David Didier, a colleague of Bhatia, and a lead researcher with the University of Quebec at Rimouski, was also at the glacier in 2023 and returned in 2024. He says informal efforts occurred during the research team’s return to the glacier in 2024. However, no official search was organized.
“They waited for us to return for regular fieldwork — then used our helicopter time to scout the area,” Didier says. “It’s the only reason anything happened at all.”
University cites logistical barriers to site visit
In its written response, the university explained why its Health, Safety and Environment (HSE) team did not visit the glacier as part of its investigation.
“In the days after the incident, poor weather coupled with wildfires and the evacuation of Yellowknife, made it difficult and unsafe for university investigators to attend the incident site at Jakeman Glacier.”
Instead, the investigation drew from indirect visual evidence:
“The RCMP conducted a visual inspection of the site on August 17. We received extensive drone footage and photographs to assist with our investigation.”

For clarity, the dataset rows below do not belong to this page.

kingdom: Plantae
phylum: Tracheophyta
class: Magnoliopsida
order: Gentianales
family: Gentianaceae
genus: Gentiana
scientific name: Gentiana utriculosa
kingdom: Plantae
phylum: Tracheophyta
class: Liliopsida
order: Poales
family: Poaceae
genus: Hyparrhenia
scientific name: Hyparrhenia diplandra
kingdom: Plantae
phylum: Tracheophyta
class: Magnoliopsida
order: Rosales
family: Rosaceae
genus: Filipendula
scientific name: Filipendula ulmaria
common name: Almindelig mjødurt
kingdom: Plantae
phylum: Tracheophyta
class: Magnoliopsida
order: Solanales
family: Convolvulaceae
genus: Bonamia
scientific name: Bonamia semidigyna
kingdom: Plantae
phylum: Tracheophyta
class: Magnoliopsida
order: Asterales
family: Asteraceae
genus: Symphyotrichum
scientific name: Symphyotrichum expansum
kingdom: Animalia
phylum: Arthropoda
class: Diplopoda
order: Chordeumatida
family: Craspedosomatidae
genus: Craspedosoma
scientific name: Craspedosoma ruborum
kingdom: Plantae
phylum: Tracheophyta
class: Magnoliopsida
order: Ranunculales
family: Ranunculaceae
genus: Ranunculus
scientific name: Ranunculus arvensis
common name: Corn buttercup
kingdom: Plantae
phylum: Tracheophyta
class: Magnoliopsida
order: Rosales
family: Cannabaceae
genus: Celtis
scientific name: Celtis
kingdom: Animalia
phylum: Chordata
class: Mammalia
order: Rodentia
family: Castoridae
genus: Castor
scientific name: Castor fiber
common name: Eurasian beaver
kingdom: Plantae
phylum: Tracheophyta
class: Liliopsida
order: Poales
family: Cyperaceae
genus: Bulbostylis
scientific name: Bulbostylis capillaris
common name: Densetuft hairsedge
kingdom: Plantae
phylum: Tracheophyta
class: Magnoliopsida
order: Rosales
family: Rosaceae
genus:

Internal report remains sole public record
The University of Alberta’s internal investigation report remains the only formal investigation of the incident. There has not been an independent investigation.
The Workplace Safety and Compensation Commission of Nunavut and the Northwest Territories (WSCC) is the regulator and had said multiple times it was investigating the fatality. It was later discovered that it did not investigate. Instead, it relied on the University of Alberta’s investigation report.
The school says its “Health, Safety and Environment team has trained and experienced investigators, including those with experience in fatalities. The team conducted a detailed and comprehensive investigation that fully met the thorough requirements of Nunavut’s Safety Act and its Occupational Health and Safety Regulation.”
The report identified three causal factors and outlined 14 corrective actions, including improvements to field safety planning, communication protocols, and defining high-risk activities during research.
The university did not release the report publicly and it was obtained through an access-to-information request filed with the WSCC. Through that request it became clear the WSCC did not investigate.
The university wouldn’t comment on the WSCC’s lack of investigation saying it “cannot speculate on how the [WSCC] conducted its work.”
Canadian Occupational Safety sent several questions to the office of Minister Pamela Gross, whose portfolio includes the WSCC. Despite acknowledging the request, no response has been provided.